Change detection outputs
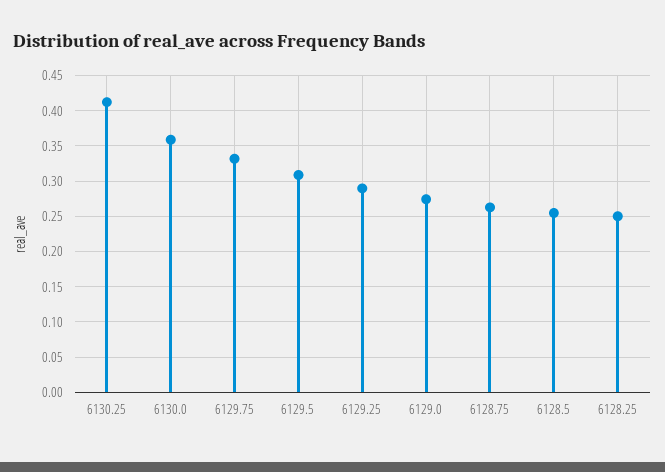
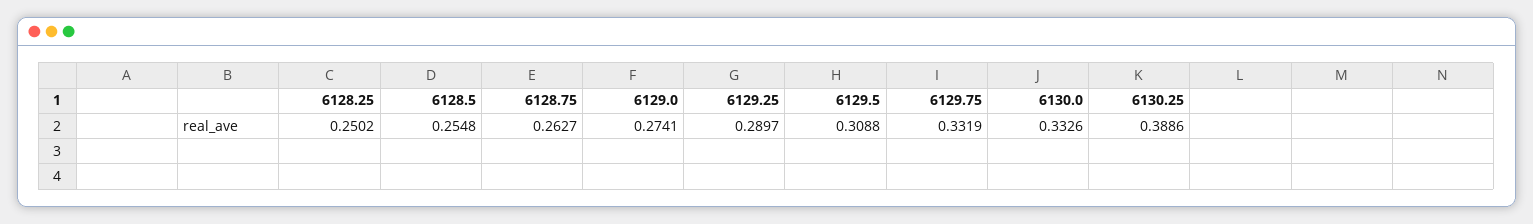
6130.25: 0.41 -> 0.3886
6130.0: 0.36 -> 0.3326

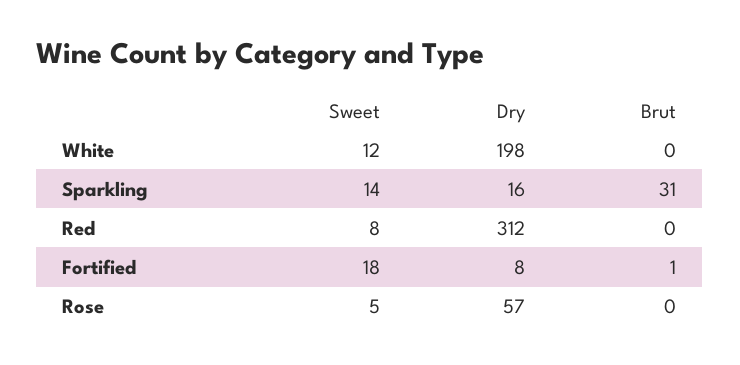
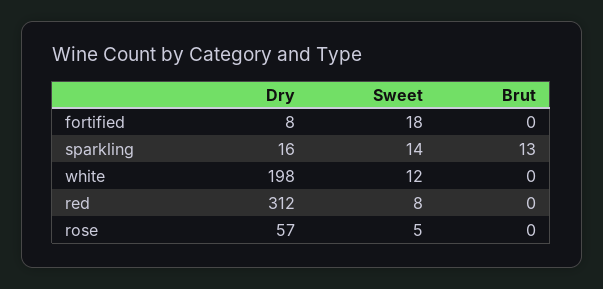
Brut, Sparkling: 31 -> 13
Brut, Fortified: 1 -> 0

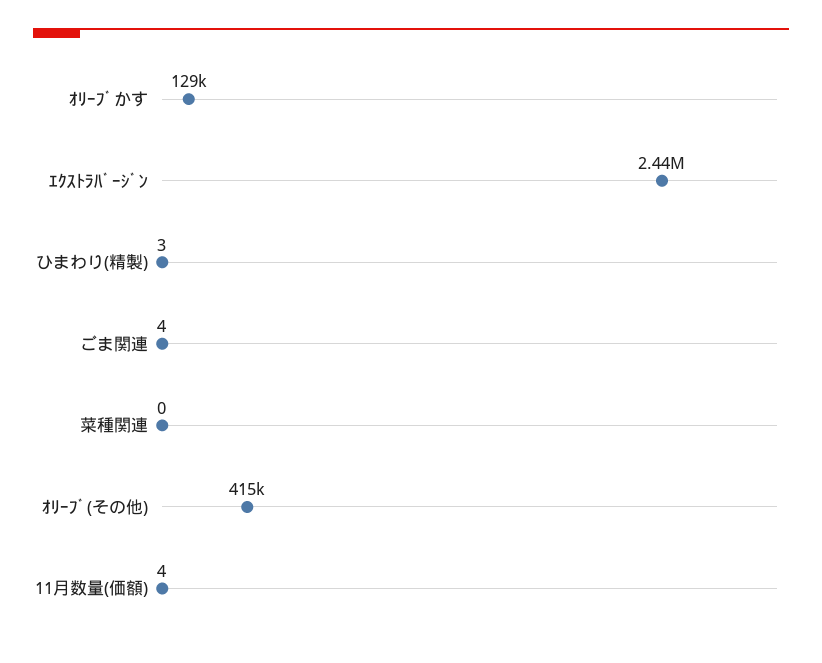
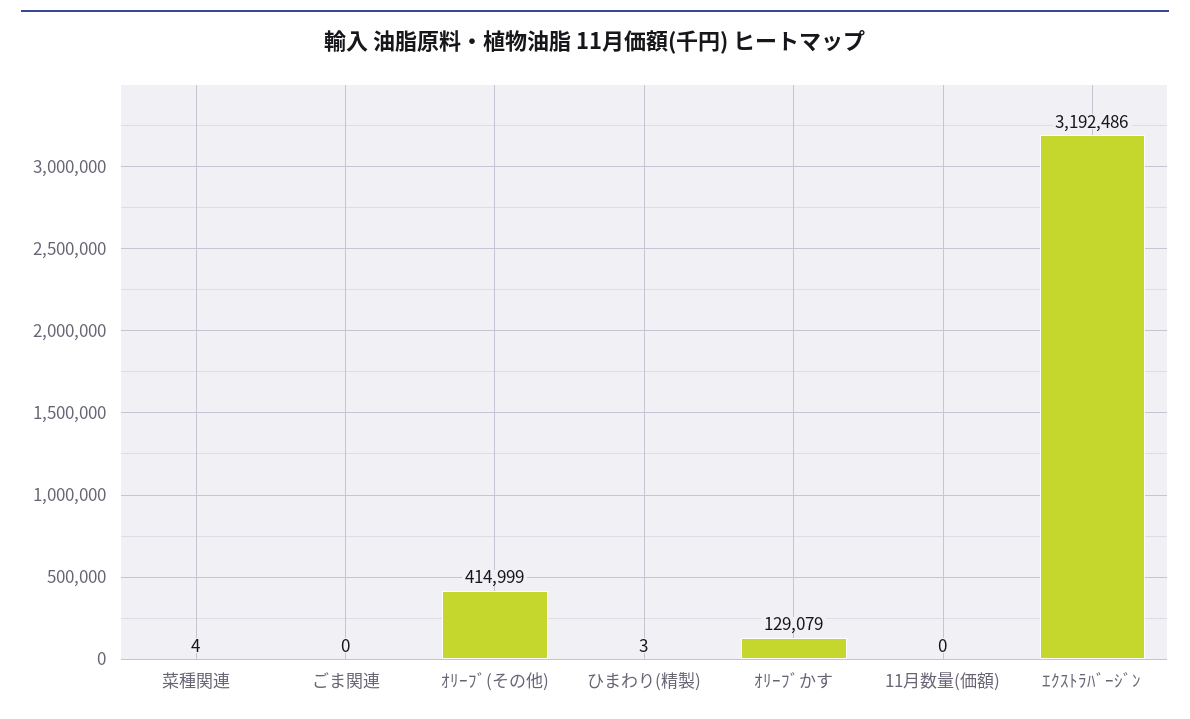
ｴｸｽﾄﾗﾊﾞｰｼﾞﾝ: 2440000 -> 3192486
ごま関連: 4 -> 0
菜種関連: 0 -> 4
11月数量(価額): 4 -> 0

### Activity
What are the lines from the one containing "Brut, Fortified: 1 -> 0" through the end of the records? Write them out exactly, leaving out the pictures.

### Response
Brut, Fortified: 1 -> 0

ｴｸｽﾄﾗﾊﾞｰｼﾞﾝ: 2440000 -> 3192486
ごま関連: 4 -> 0
菜種関連: 0 -> 4
11月数量(価額): 4 -> 0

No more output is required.